Right. So a silent side effect that people facing cancer don’t always talk about is mental health. Are there any treatments or coping methods that you recommend for patients and care partners?
Dr. Catherine Lai:
Yeah, so I would say to get social work involved early on, I think there’s also…it’s silent, because there’s a lot of stigma around it, is that is something that we should be talking about or not talking about or…I can handle it, that sort of thing, so I introduce our social worker very early to know that she is a resource for the patients, no matter how big or how small, just to try to get them used to that idea. What I would also say is just talking with as many people as possible as I’m sure you realize that the network and the community is small, and everybody is willing to help each other out.

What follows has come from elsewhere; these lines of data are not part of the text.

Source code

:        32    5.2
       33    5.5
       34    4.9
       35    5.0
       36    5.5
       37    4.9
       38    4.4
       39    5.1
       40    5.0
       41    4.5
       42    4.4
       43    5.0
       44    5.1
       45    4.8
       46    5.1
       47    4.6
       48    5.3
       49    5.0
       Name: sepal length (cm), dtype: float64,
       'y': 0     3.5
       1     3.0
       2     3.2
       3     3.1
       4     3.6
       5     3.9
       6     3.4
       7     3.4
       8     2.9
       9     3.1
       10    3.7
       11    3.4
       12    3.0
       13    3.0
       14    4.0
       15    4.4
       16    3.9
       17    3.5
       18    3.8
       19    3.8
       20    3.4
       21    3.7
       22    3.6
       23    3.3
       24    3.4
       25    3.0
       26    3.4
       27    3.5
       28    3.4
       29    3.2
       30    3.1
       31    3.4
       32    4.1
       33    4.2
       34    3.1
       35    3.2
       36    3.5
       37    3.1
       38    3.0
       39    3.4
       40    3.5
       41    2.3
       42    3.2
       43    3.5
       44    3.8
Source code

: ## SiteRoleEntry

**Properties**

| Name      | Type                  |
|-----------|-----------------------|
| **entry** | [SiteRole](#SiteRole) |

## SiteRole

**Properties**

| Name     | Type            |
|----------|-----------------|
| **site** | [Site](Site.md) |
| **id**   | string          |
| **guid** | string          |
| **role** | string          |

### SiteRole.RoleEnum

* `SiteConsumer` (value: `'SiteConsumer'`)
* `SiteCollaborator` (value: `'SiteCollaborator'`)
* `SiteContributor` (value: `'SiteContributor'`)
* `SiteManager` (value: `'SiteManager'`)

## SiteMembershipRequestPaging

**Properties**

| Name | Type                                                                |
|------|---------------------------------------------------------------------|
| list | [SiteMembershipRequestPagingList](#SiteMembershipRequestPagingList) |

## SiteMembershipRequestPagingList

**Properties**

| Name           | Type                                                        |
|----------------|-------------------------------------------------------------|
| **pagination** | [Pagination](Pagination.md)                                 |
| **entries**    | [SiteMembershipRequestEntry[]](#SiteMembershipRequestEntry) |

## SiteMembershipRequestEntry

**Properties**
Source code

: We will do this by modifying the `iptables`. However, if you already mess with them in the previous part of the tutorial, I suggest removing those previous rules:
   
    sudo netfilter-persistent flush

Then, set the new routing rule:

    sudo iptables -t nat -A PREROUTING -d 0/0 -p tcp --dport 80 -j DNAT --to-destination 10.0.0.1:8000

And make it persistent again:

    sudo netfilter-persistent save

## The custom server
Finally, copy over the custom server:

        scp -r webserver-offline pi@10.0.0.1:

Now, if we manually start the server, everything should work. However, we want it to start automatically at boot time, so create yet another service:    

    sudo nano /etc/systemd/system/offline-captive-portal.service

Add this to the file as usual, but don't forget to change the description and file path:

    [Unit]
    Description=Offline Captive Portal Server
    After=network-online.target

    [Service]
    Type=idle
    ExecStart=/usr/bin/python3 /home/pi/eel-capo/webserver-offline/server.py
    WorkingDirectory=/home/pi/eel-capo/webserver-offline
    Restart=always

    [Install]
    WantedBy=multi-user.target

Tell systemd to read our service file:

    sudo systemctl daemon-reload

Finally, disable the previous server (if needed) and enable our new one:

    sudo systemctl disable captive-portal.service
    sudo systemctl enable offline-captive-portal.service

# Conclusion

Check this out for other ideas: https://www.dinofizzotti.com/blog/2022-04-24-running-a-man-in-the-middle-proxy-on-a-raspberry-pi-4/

So once you put yourself out there, you’ll realize that there are other resources out there, and you’re not alone in this journey, and what your cancer team offers you is different than what other patients who have gone through exactly what you’ve gone through can offer, and so I know that there are other resources out there in terms of societies that connect other patients who have the same diagnosis. So I would say it’s really just about education and talking and knowing that it’s okay to talk about your diagnosis and no matter what format that is, or if it’s a little bit now and a little bit later, and also just normalizing it, in the sense of the feelings you have are valid and normal. And if you don’t have those feelings is actually when I get worried about patients because you’re supposed to have certain reactions, you were a young patient and you were diagnosed with cancer.
That’s not a trivial thing. And we’re just…we’re all here to help you and help the patients go through everything.